Japan’s vulnerability to overwhelming American bombardment from the air was why Colonel Matsutani believed Japan was doomed by the loss of Saipan. 

Following two days of heavy shelling by seven American battleships, American marines and Army troops began landing on Saipan’s southwest coast the morning of June 15. Eight thousand troops waded ashore in the first 20 minutes; by nightfall there were 20,000; and within a few days the force had swelled to nearly 100,000, including one army and three marine divisions and numerous construction and accessory battalions.

Japanese defenders numbered about 30,000. Their supplies, limited to begin with, shrank inexorably since the American fleet controlled the coast, preventing resupply by Japanese transports. 

With superior numbers, weaponry, ammunition, and other supplies, the Americans pushed the Japanese troops steadily northward up the 12-mile length of the mountainous island. The terrain made the going difficult, and the defenders holed up in caves hidden by brush. 

Adding to the resistance was the Japanese tradition not to surrender or be taken prisoner. As a result, when the battle ended 24 days after the invasion, nearly the entire 30,000 man Japanese garrison lay dead, many from suicide. Thousands of Saipan civilians perished as well; many of them had sought refuge in the same type of mountain caves that housed the Japanese troops, and they died in the horrific flame-throwing onslaught that the Americans employed to eliminate the enemy.

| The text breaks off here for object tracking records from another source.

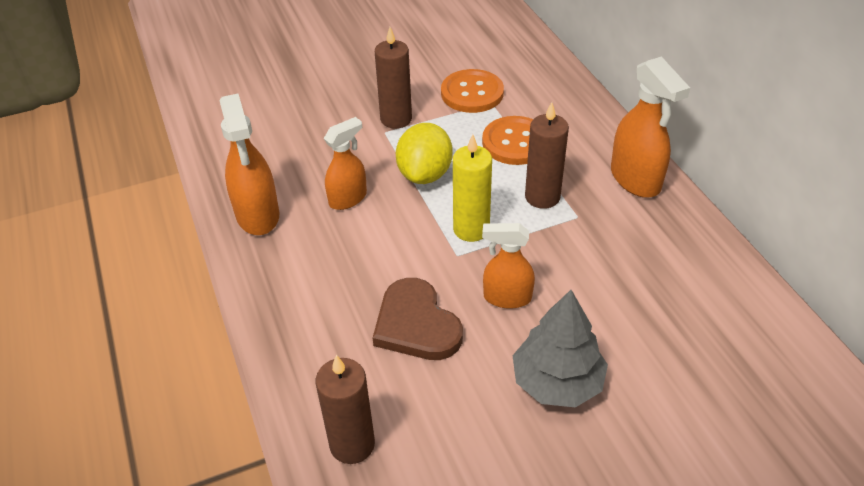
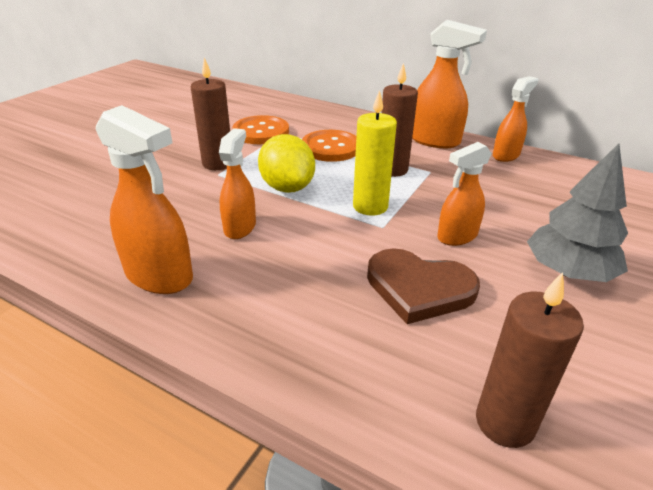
camera: 40 degrees left, 10 degrees down
none -> orange spray bottle [493,76,538,162]

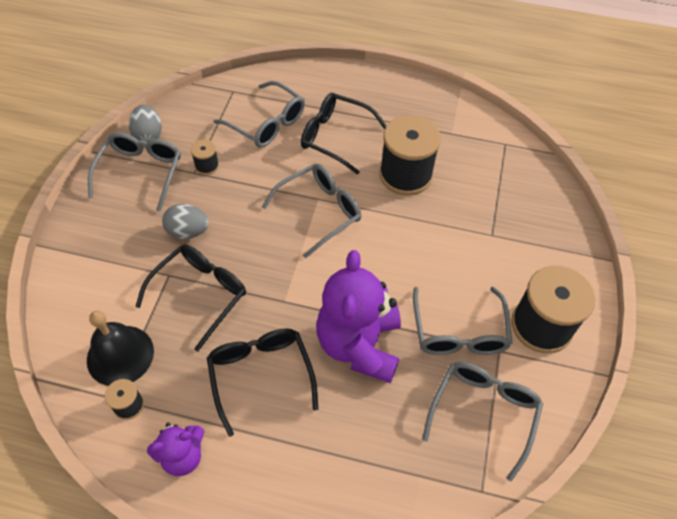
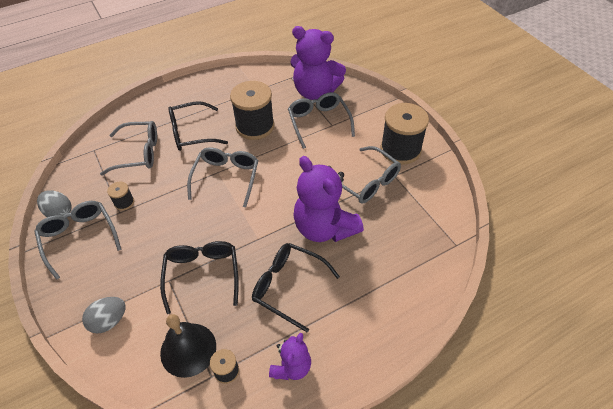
camera: 40 degrees left, 5 degrees down
grey egg [162,204,209,239] -> grey egg moved to [82,297,125,334]
grey glasses [422,362,543,481] -> grey glasses moved to [288,92,355,149]
none -> purple teddy bear [290,26,346,100]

As the Americans approached the north tip of Saipan at Mardi Point after pushing their way up the island, more than 1,000 Japanese civilians, mostly women and children, believing their nation’s propaganda about the supposed cruelty of American troops, threw themselves off 200-foot-high Suicide Cliff and Banzai Cliff rather than be taken prisoner.

American casualties on Saipan totaled about 14,000, including 3,426 killed. Well below the nearly total destruction of the Japanese force, but certainly significant enough to cause American leaders to do some math.

The willingness of Japanese soldiers and civilians on Saipan to take their own lives rather than be taken prisoner induced American strategists to create the “Saipan ratio”—one killed American and several wounded for every seven Japanese soldier deaths—to be used to calculate the human cost of the planned American invasion of Japan’s home islands. The initial calculation came up with 2,000,000 American casualties, including 500,000 deaths. 

While the calculation shrank over the following months, it nevertheless figured heavily in the decision to drop the atomic bombs a year later on Hiroshima and Nagasaki as an alternative to a naval invasion like those at Normandy and Saipan.

Also figuring into American dominance at Saipan: when the marines and Army troops landed, the Japanese military and naval leadership determined it was necessary to try to dislodge them, or at least disrupt American supply lines to the island. That effort led within a few days to the Battle of the Philippine Sea, or as U.S. aviators came to call it, “the Great Marianas Turkey Shoot.” 

On June 19, four days after the troops landed, American pilots shot down more than 300 attacking Japanese planes while losing fewer than 30 of their own. U.S. submarines sank two Japanese carriers. The overwhelming victory was the greatest carrier battle of the war. When it was all over, the Japanese had lost their ability to fight in the air, at the cost of three aircraft carriers and a total of 480 aircraft, as well as most of their well-trained pilots.

A Japanese admiral wrote, “It will be extremely difficult to recover from this disaster and rise again.” Sixteen weeks later the Battle of Leyte Gulf stamped an exclamation point to his comment.

Because of its decisive role in the War for the Pacific, Saipan’s D-Day deserves more recognition than it’s receiving on its 80th anniversary.